__Problem to solve__
From the listing below, reproduce word for word the part that opens with the line containing "line: (669, 24) -> (571, 54), removed" and closes with the line containing "line: (669, 147) -> (571, 175), removed"; reproduce nothing else.

__Data__
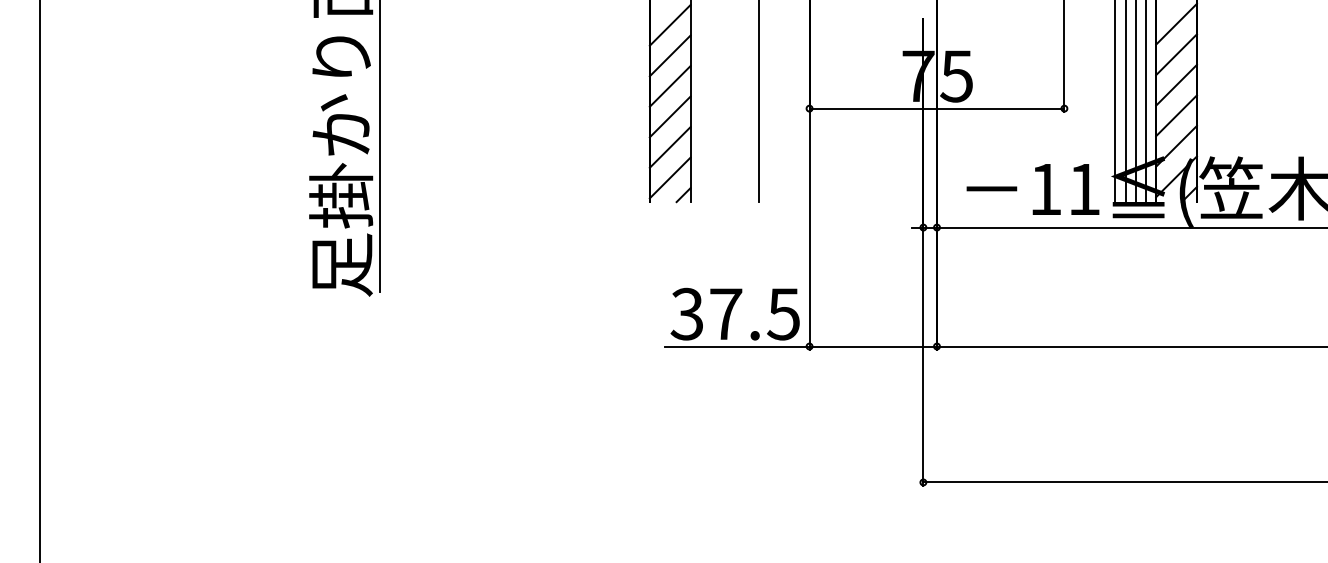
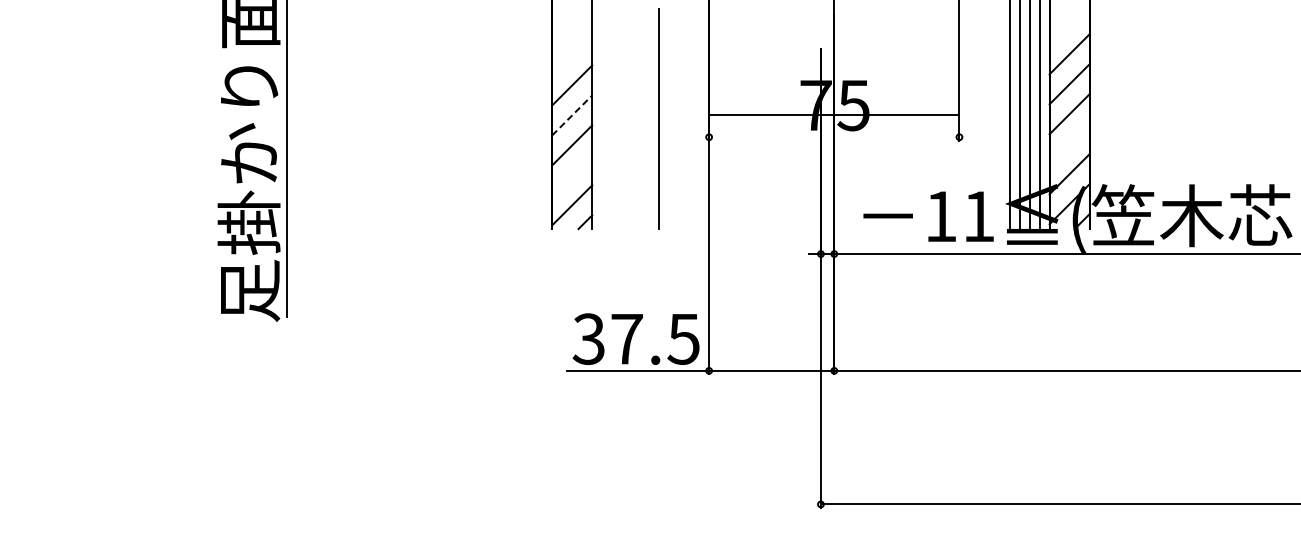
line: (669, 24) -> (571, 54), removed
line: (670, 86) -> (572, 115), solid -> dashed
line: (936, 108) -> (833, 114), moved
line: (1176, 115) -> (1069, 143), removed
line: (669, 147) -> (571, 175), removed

---

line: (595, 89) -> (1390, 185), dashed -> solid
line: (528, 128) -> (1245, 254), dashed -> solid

__Answer for the task__
line: (669, 24) -> (571, 54), removed
line: (670, 86) -> (572, 115), solid -> dashed
line: (936, 108) -> (833, 114), moved
line: (1176, 115) -> (1069, 143), removed
line: (669, 147) -> (571, 175), removed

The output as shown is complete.